Investors Should Sell Verizon Before A Potential Bubble Bursts

| About: Verizon Communications (VZ)

Verizon Communications, Inc. (NYSE:VZ) shares have enjoyed a major rally from about $41 in early 2013 to over $52 today. Just look at the chart below to see a nearly parabolic-like run in this stock which is now very extended and well-beyond key support levels. Taking advantage of pullbacks in stocks with cheap valuations makes sense and this is often labeled and viewed as a "buying opportunity". Conversely, selling stocks that are at rich valuations and extended beyond key support levels can also be a great "selling opportunity", and that is what I believe Verizon shares are offering investors now, a great chance to sell and take profits.

As the chart above shows, Verizon shares have seen a huge gain this year as investors reach for yield in familiar names. However, this is starting to look like a bubble forming and investors could find themselves losing a couple of years worth of dividend yield very quickly if the stock experiences even a normal pullback. Verizon shares are extended beyond key support levels which include the 50-day moving average which is at $49.33 (as indicated by the orange trendline), and even further beyond the 200-day moving average which is $44.64 (as indicated by the light brown trendline on the chart). In a market correction or if Verizon were to report negative news, or possibly disappointing earnings or weak guidance, the stock could be heading back down towards those key support levels.

While it might be tough for investors to consider selling a stock that has been outperforming, it might be a lot easier after considering that typically slow growing telecom stocks do not tend to command the massive premiums we see today. A Barron's article details the huge expansion in the price to earnings multiple of telecom stocks over the past few years, it states:

When this bull run began in March 2009, telecom stocks fetched just 9.2 times what phone companies had earned over the preceding 12 months, according to data from Bespoke Investment Group. By last week, that had jumped to 23 times -- the biggest increase of any sector excluding financials, and a sign that telecom stocks are rising much faster than their earnings.

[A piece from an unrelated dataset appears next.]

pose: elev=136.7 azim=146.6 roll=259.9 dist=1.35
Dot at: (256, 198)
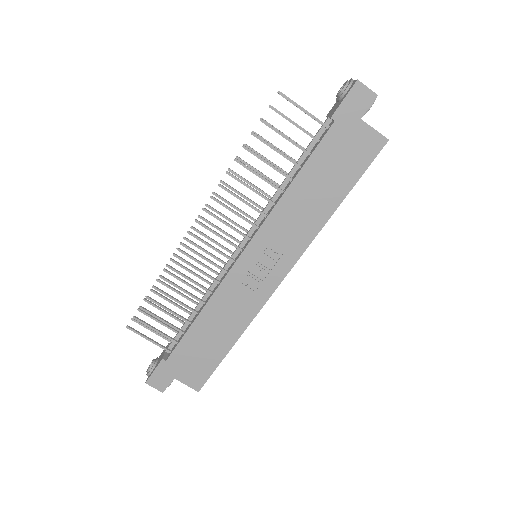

This indicates that investors are now paying more than twice the historical price to earnings multiple average. While this might be fun now, when interest rates are "normalized" and investors can get safe yields that are similar or even better than the dividend yield offered by Verizon today, these shares could "revert to the mean" in terms of price to earnings valuation and leave investors with major losses.

Analysts expect Verizon to earn $2.80 per share in 2013. That puts the price to earnings ratio at nearly 19 times earnings. This is a premium of about 15% when compared to the average stock in the S&P 500 Index (NYSEARCA:SPY) which currently trades for about 15.5 times earnings. Verizon also appears overvalued when considering that it trades for about 4.5 times book value which is $11.64 per share. This is a major premium of nearly double the average S&P 500 Index stock which trades at just about 2.43 times book value. With the dividend yield now below 4% and with multiple signs of overvaluation for Verizon, this appears to be a great time to take profits and sell at historically high valuations.

Here are some key points for VZ:
Current share price: $52.05
The 52 week range is $40.10 to $54.31
Earnings estimates for 2013: $2.80 per share
Earnings estimates for 2014: $3.22 per share
Annual dividend: $2.06 which yields 3.9%

Data is sourced from Yahoo Finance. No guarantees or representations are made. Hawkinvest is not a registered investment advisor and does not provide specific investment advice. The information is for informational purposes only. You should always consult a financial advisor.

Disclosure: I have no positions in any stocks mentioned, and no plans to initiate any positions within the next 72 hours. I wrote this article myself, and it expresses my own opinions. I am not receiving compensation for it (other than from Seeking Alpha). I have no business relationship with any company whose stock is mentioned in this article.